Regulatory controls are weak, too, meaning there are few legal inducements for companies to collect their ESG performance data.

“Data is the biggest challenge, with many companies beginning their data collection/reporting journeys and also a lack of strong quality national census/research information that can hinder understanding of baselines and impact,” Clémence McNulty, Partner Sustainability & Climate Change with a brief for Africa at EY, tells ESG Insight.

“In certain areas and because of the challenging operating context, there is some information already available, but in many areas this is still emerging.”

Needs and Opportunities

Africa has much need for a strong ESG market. The continent is home to some of the largest areas of land vulnerable to the impacts of climate change, biodiversity loss and pollution. It also has some of the poorest communities in the world, is riven by social divisions and scarred by exploitative companies and rapacious governments.

But the nations of Africa also offer huge opportunities.
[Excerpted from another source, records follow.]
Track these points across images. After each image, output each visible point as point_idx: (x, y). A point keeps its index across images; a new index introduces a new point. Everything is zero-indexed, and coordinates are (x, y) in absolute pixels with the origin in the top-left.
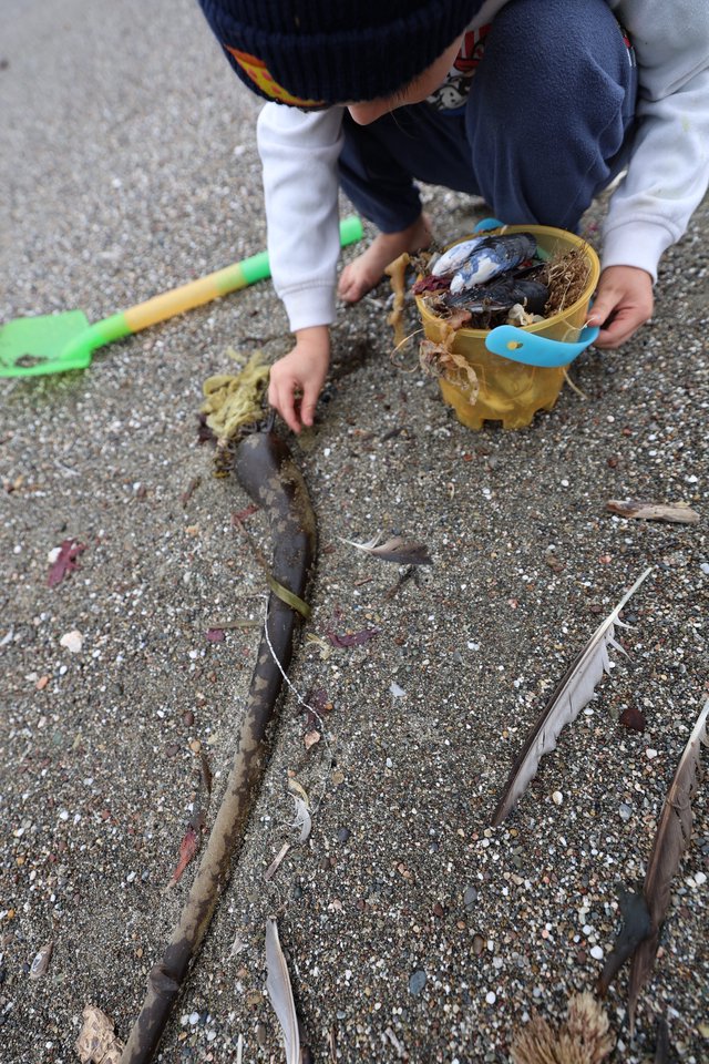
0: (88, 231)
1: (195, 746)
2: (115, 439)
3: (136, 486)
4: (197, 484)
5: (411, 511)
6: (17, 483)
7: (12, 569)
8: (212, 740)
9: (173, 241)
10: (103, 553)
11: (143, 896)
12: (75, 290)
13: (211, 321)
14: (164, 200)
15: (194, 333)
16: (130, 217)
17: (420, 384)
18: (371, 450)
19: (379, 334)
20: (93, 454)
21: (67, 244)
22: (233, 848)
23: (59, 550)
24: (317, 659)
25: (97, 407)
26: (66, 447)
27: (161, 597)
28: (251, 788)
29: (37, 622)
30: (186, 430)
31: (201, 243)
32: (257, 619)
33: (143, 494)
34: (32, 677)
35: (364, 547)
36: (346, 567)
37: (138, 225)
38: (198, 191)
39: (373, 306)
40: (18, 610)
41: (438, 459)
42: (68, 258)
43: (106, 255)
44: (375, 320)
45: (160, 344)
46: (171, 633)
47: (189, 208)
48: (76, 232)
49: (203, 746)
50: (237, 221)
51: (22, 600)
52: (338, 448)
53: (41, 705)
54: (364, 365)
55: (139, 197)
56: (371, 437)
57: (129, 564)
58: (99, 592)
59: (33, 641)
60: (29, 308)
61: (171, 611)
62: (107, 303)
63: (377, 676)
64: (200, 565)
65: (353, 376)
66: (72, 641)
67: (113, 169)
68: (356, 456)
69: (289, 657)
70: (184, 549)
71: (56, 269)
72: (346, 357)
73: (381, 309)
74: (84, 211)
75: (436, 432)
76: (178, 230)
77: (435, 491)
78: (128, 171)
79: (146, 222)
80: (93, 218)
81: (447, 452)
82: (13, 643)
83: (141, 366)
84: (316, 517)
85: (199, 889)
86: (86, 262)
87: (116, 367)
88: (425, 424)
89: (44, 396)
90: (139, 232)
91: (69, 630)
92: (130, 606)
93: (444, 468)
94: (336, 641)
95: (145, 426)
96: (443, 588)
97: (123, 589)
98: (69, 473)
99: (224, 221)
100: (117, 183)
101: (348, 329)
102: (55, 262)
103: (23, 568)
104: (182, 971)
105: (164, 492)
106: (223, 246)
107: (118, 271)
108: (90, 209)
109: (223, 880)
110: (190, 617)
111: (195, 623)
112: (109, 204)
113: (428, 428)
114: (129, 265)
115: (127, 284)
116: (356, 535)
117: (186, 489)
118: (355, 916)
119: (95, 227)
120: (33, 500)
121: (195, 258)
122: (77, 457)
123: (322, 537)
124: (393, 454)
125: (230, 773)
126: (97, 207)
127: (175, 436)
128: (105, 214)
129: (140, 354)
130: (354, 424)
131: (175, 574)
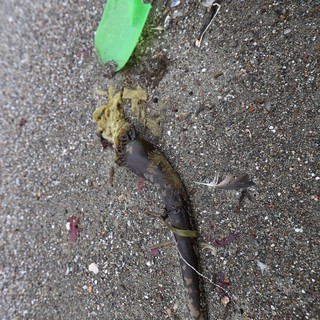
0: (11, 52)
1: (169, 311)
2: (68, 159)
3: (87, 181)
4: (113, 172)
5: (229, 154)
6: (39, 195)
7: (55, 237)
8: (175, 307)
9: (47, 39)
10: (87, 219)
12: (19, 86)
13: (82, 77)
14: (34, 18)
15: (77, 87)
16: (24, 35)
17: (204, 70)
18: (192, 124)
19: (168, 48)
20: (62, 170)
21: (6, 64)
23: (68, 224)
24: (211, 256)
25: (54, 145)
26: (50, 169)
27: (122, 237)
29: (76, 260)
30: (95, 143)
31: (60, 34)
32: (171, 239)
33: (91, 184)
34: (85, 287)
35: (211, 185)
36: (206, 198)
37: (29, 38)
38: (46, 5)
39: (158, 31)
40: (66, 256)
41: (234, 116)
42: (9, 70)
43: (23, 61)
44: (162, 39)
45: (65, 100)
46: (134, 255)
47: (46, 17)
48: (7, 55)
49: (172, 310)
50: (70, 12)
51: (65, 251)
52: (174, 128)
53: (94, 300)
54: (167, 71)
55: (23, 22)
56: (189, 115)
57: (100, 223)
58: (94, 240)
59: (78, 270)
60: (6, 104)
61: (129, 243)
62: (34, 87)
63: (247, 258)
64: (132, 216)
65: (164, 80)
66: (93, 268)
67: (6, 13)
68: (185, 130)
70: (122, 209)
71: (7, 79)
72: (156, 71)
73: (163, 31)
74: (5, 42)
75: (225, 99)
76: (46, 31)
77: (239, 137)
78: (13, 10)
79: (31, 34)
80: (11, 44)
81: (237, 109)
82: (70, 272)
83: (62, 116)
84: (178, 175)
86: (17, 69)
87: (52, 120)
88: (217, 95)
89: (30, 147)
90: (30, 42)
91: (90, 263)
92: (110, 245)
93: (240, 120)
94: (217, 244)
95: (77, 147)
96: (266, 198)
97: (104, 236)
98: (57, 183)
99: (64, 16)
100: (11, 19)
101: (150, 51)
102: (6, 75)
103: (59, 236)
105: (100, 180)
106: (70, 30)
107: (31, 67)
108: (7, 39)
110: (139, 244)
111: (143, 247)
112: (13, 32)
113: (220, 97)
114: (34, 62)
115: (37, 73)
116: (204, 178)
117: (109, 176)
119: (13, 49)
120: (48, 201)
121: (61, 44)
122: (56, 173)
123: (186, 185)
124: (206, 121)
126: (9, 37)
127: (93, 148)
128: (14, 40)
129: (58, 109)
130: (177, 111)
131: (123, 223)
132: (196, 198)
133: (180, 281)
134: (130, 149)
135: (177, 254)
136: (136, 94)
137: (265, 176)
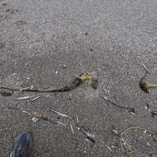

Investors in natural capital, renewable energy, nature-based carbon mitigation and a multitude of other climate-positive projects are looking at the potential of allocating capital to the continent. Africa also has a young workforce that is connected to the wider world via mobile communications. This technological development, exemplified by Kenya’s Mpesa mobile payments system, offers opportunities that were never possible before because it is providing funding channels that are directing finance to remote regions.

However, it’s Africa’s vulnerability to the risks associated with climate change that make the development of strong ESG data capabilities a priority. Without that, companies operating in the continent will find it difficult to attract financing from banks and other financial institutions keen to put their money into sustainability projects.

Some corporates, largely based out of the stronger economies are integrating ESG into their processes.

“Interestingly whilst ESG reporting may not always be as sophisticated as in other jurisdictions, by nature of a sometimes more challenging operating context – for example in relation to access to electricity and water or scarce resources to operate, or social circumstances that require additional focus on diversity and inclusion – African companies have often integrated ESG considerations into their operations,” says McNulty.

While the carrot of investor demand is emerging in the region to encourage corporate ESG reporting, there is no corresponding development of a stick in the form of regulatory obligations.

Again, the developed economies are the outliers. While the South African government has no ESG reporting laws, companies listed on the Johannesburg Stock Exchange must comply with its annual “apply and explain” sustainability reporting rules. The Sustainability Disclosure Guidance is aligned with the Taskforce on Climate-related Financial Disclosures (TCFD) and the IIRC’s International Framework.

The Central Bank of Kenya last year issued guidelines climate-related risk management and the Government of Mauritius followed suit this year.

Do It Yourself

Elsewhere, however, the picture is less rosy, forcing companies to set their own reporting standards based on structures developed overseas.

“The regulatory environment serves as a major barrier to ESG investing in Africa,” wrote Africa Matters, a sustainability advisory firm for financial institutions based on the continent.

“Although there is a deficit in regional regulatory capabilities in this area, new market entrants, portfolio companies and firms with decades-long history in Africa are experiencing external pressure to adopt international regulations and utilise ESG data, ratings and related services in order to adhere to international best practice as a way in which to reduce ‘greenwashing’.”

With restricted access to technology and datasets limiting the development of a strong ESG ecosystem in Africa, there is a lack of baseline data that financial institutions can use as benchmarks for the continent.

McNulty points to the tiny volumes of investment into research in Africa. She cites an Intergovernmental Panel on Climate Change study that found less than 4 per cent of global funding for climate-related research went into Africa.

“That is incommensurate with Africa’s high vulnerability to climate change,” she says.